The involvement of European Eftpos operator Ingenico in the Palm payments effort was unveiled at the annual Consumer Electronics Show in Las Vegas. Here, Palm CEO Carl Yankowski conducted a live demonstration of the technology as part of a keynote address which held out a vision of the mobile device as the consumer's indispensible friend, combining personalised information with up-to-the-second financial and transactional data.
In addition to replacing the standard payment-card swipe at retail outlets, Palm believes that over time users will store financial records and loyalty programmes alongside driver's license, health-care information and other personal identification documents all on the one pocket-sized device - or eWallet.
"Once a significant number of businesses adopt this IR technology, we believe consumers will grow comfortable discarding their bulky, disorganised wallets for a digital alternative that provides real two-way service," says Yankowski.
At CES, the Palm CEo used his own handheld to buy a car cellphone system with Hear It Again Memory, an atomic watch, and a Sony AIBO from among the products at a Sharper Image storefront on stage.
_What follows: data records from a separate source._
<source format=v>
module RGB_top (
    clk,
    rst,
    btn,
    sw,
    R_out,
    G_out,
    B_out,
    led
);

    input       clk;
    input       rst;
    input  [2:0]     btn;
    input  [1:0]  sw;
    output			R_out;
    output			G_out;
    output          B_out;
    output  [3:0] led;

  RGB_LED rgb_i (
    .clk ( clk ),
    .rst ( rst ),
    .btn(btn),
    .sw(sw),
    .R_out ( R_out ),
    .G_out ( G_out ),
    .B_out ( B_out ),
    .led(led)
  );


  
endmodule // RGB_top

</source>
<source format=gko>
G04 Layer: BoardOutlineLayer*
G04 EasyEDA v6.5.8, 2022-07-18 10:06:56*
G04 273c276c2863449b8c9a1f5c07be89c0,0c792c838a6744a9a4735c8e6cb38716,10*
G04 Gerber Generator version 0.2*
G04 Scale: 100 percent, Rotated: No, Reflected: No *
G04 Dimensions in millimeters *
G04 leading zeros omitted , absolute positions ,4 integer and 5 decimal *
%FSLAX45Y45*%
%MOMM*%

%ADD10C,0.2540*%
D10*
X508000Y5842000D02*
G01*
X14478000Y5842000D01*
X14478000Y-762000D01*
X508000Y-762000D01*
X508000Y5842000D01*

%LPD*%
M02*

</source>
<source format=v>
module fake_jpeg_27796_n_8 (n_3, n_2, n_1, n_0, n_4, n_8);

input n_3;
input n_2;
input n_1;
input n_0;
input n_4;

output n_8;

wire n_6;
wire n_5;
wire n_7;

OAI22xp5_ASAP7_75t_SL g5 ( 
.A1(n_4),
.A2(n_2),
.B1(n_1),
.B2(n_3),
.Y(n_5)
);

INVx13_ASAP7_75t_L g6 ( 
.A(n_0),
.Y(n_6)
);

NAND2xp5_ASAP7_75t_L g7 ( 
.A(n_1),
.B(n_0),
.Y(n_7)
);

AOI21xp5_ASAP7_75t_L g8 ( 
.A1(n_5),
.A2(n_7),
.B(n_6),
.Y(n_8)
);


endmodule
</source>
After choosing his purchases and agreeing to the price plus tax, Yankowski pointed his Palm toward the point-of-sale Ingenico terminal and activated the eWallet by pushing a short-cut button. He then selected his payment method - a Visa card embedded in the Palm eWallet application - and entered a PIN to initiate payment transfer.
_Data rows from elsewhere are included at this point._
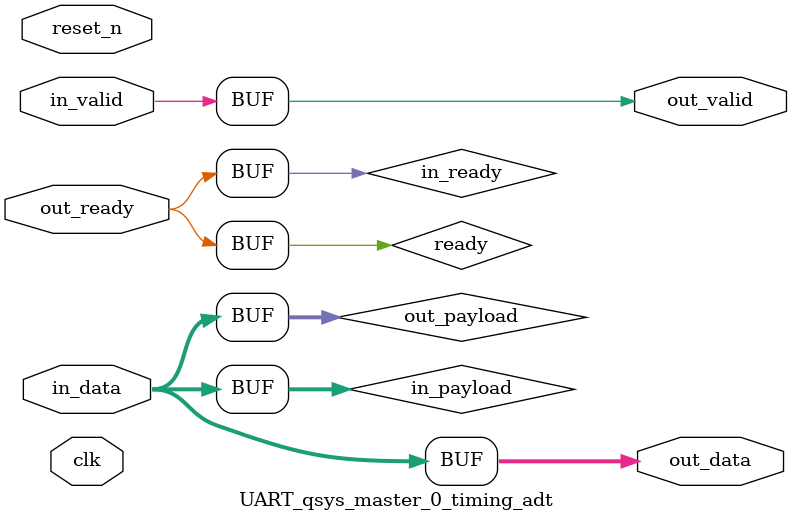
<source format=v>

`timescale 1ns / 100ps
module UART_qsys_master_0_timing_adt (
    
      // Interface: clk
      input              clk,
      // Interface: reset
      input              reset_n,
      // Interface: in
      input              in_valid,
      input      [ 7: 0] in_data,
      // Interface: out
      output reg         out_valid,
      output reg [ 7: 0] out_data,
      input              out_ready
);




   // ---------------------------------------------------------------------
   //| Signal Declarations
   // ---------------------------------------------------------------------

   reg  [ 7: 0] in_payload;
   reg  [ 7: 0] out_payload;
   reg  [ 0: 0] ready;
   reg          in_ready;
   // synthesis translate_off
   always @(negedge in_ready) begin
      $display("%m: The downstream component is backpressuring by deasserting ready, but the upstream component can't be backpressured.");
   end
   // synthesis translate_on   


   // ---------------------------------------------------------------------
   //| Payload Mapping
   // ---------------------------------------------------------------------
   always @* begin
     in_payload = {in_data};
     {out_data} = out_payload;
   end

   // ---------------------------------------------------------------------
   //| Ready & valid signals.
   // ---------------------------------------------------------------------
   always @* begin
     ready[0] = out_ready;
     out_valid = in_valid;
     out_payload = in_payload;
     in_ready = ready[0];
   end




endmodule


</source>
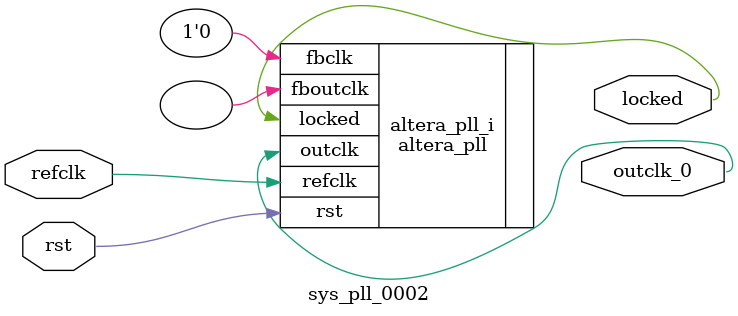
<source format=v>
`timescale 1ns/10ps
module  sys_pll_0002(

	// interface 'refclk'
	input wire refclk,

	// interface 'reset'
	input wire rst,

	// interface 'outclk0'
	output wire outclk_0,

	// interface 'locked'
	output wire locked
);

	altera_pll #(
		.fractional_vco_multiplier("false"),
		.reference_clock_frequency("50.0 MHz"),
		.operation_mode("normal"),
		.number_of_clocks(1),
		.output_clock_frequency0("1.2 MHz"),
		.phase_shift0("0 ps"),
		.duty_cycle0(50),
		.output_clock_frequency1("0 MHz"),
		.phase_shift1("0 ps"),
		.duty_cycle1(50),
		.output_clock_frequency2("0 MHz"),
		.phase_shift2("0 ps"),
		.duty_cycle2(50),
		.output_clock_frequency3("0 MHz"),
		.phase_shift3("0 ps"),
		.duty_cycle3(50),
		.output_clock_frequency4("0 MHz"),
		.phase_shift4("0 ps"),
		.duty_cycle4(50),
		.output_clock_frequency5("0 MHz"),
		.phase_shift5("0 ps"),
		.duty_cycle5(50),
		.output_clock_frequency6("0 MHz"),
		.phase_shift6("0 ps"),
		.duty_cycle6(50),
		.output_clock_frequency7("0 MHz"),
		.phase_shift7("0 ps"),
		.duty_cycle7(50),
		.output_clock_frequency8("0 MHz"),
		.phase_shift8("0 ps"),
		.duty_cycle8(50),
		.output_clock_frequency9("0 MHz"),
		.phase_shift9("0 ps"),
		.duty_cycle9(50),
		.output_clock_frequency10("0 MHz"),
		.phase_shift10("0 ps"),
		.duty_cycle10(50),
		.output_clock_frequency11("0 MHz"),
		.phase_shift11("0 ps"),
		.duty_cycle11(50),
		.output_clock_frequency12("0 MHz"),
		.phase_shift12("0 ps"),
		.duty_cycle12(50),
		.output_clock_frequency13("0 MHz"),
		.phase_shift13("0 ps"),
		.duty_cycle13(50),
		.output_clock_frequency14("0 MHz"),
		.phase_shift14("0 ps"),
		.duty_cycle14(50),
		.output_clock_frequency15("0 MHz"),
		.phase_shift15("0 ps"),
		.duty_cycle15(50),
		.output_clock_frequency16("0 MHz"),
		.phase_shift16("0 ps"),
		.duty_cycle16(50),
		.output_clock_frequency17("0 MHz"),
		.phase_shift17("0 ps"),
		.duty_cycle17(50),
		.pll_type("General"),
		.pll_subtype("General")
	) altera_pll_i (
		.outclk	({outclk_0}),
		.locked	(locked),
		.fboutclk	( ),
		.fbclk	(1'b0),
		.rst	(rst),
		.refclk	(refclk)
	);
endmodule


</source>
The Ingenico terminal received Yankowski's beam as an encrypted message, and automatically forwarded the information about the total purchase price and Yankowski's payment-card account number to the Sharper Image merchant account. Yankowski received a hardcopy receipt as well as a digital one.
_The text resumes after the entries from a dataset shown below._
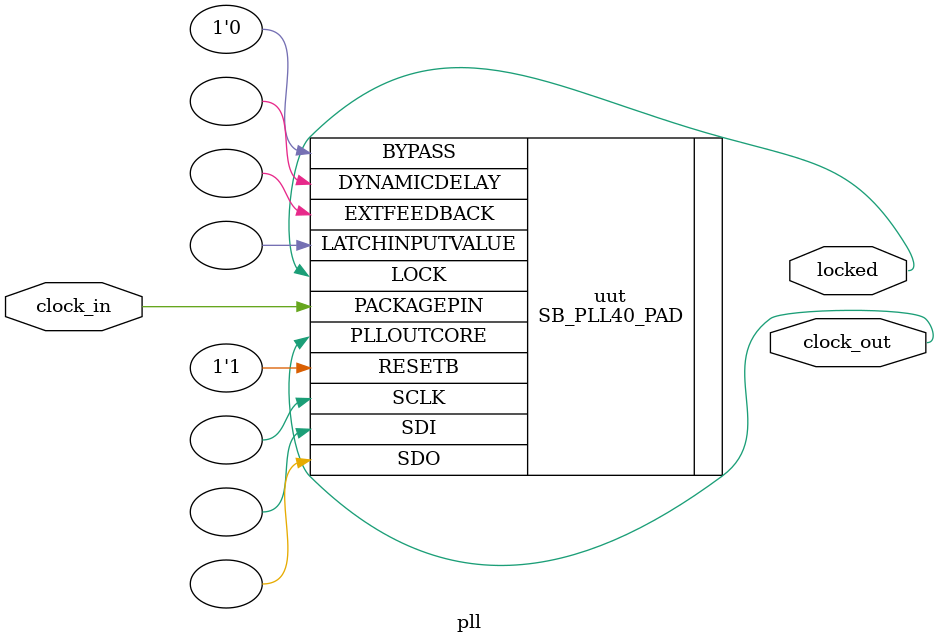
<source format=v>
/**
 * PLL configuration
 *
 * This Verilog module was generated automatically
 * using the icepll tool from the IceStorm project.
 * Use at your own risk.
 *
 * Given input frequency:        12.000 MHz
 * Requested output frequency:   25.000 MHz
 * Achieved output frequency:    25.125 MHz
 */

module pll(
	input  clock_in,
	output clock_out,
	output locked
	);

/*SB_PLL40_CORE #(
		.FEEDBACK_PATH("SIMPLE"),
		.DIVR(4'b0000),		// DIVR =  0
		.DIVF(7'b1000010),	// DIVF = 66
		.DIVQ(3'b101),		// DIVQ =  5
		.FILTER_RANGE(3'b001)	// FILTER_RANGE = 1
	) uut (
		.LOCK(locked),
		.RESETB(1'b1),
		.BYPASS(1'b0),
		.REFERENCECLK(clock_in),
		.PLLOUTCORE(clock_out)
		);
*/
SB_PLL40_PAD #(
	.DIVR(4'b0000),		// DIVR =  0
	.DIVF(7'b1000010),	// DIVF = 66
	.DIVQ(3'b101),		// DIVQ =  5
  .FILTER_RANGE(3'b001),
  .FEEDBACK_PATH("SIMPLE"),
  .DELAY_ADJUSTMENT_MODE_FEEDBACK("FIXED"),
  .FDA_FEEDBACK(4'b0000),
  .DELAY_ADJUSTMENT_MODE_RELATIVE("FIXED"),
  .FDA_RELATIVE(4'b0000),
  .SHIFTREG_DIV_MODE(2'b00),
  .PLLOUT_SELECT("GENCLK"),
  .ENABLE_ICEGATE(1'b0)
) uut (
  .PACKAGEPIN(clock_in),
  .PLLOUTCORE(clock_out),
  .EXTFEEDBACK(),
  .DYNAMICDELAY(),
  .RESETB(1'b1),
  .BYPASS(1'b0),
  .LATCHINPUTVALUE(),
  .LOCK(locked),
  .SDI(),
  .SDO(),
  .SCLK()
);

endmodule

</source>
Kevin Burden, senior analyst, smart handheld devices at IDC, describes the move into payments as "a natural extension" to the feature set of Palm handhelds.
Palm is working with VeriFone, Ingenico and Visa to build the infrastructure for a mass market roll out of the technology. The necessary IR receiver can be added to standard, currently installed point-of-sale terminals supplied by both Ingenico and VeriFone. In the future, this communication link could be provided using Bluetooth technology, say the partners. With Visa, Palm is working to develop features such as easy-to-use statements that can be viewed on a handheld.
News of Ingenico's involvement comes after Palm and VeriFone first trailed the technology in early November last year. VeriFone says it will have the first palm-ready terminals available for implementation in the US by the end of this quarter. Ingenico currently supplies over 100,000 retailer terminals in the UK via agreements with leading banks including Barclays, HSBC, Royal Bank of Scotland, Bank of Scotland and Girobank among others.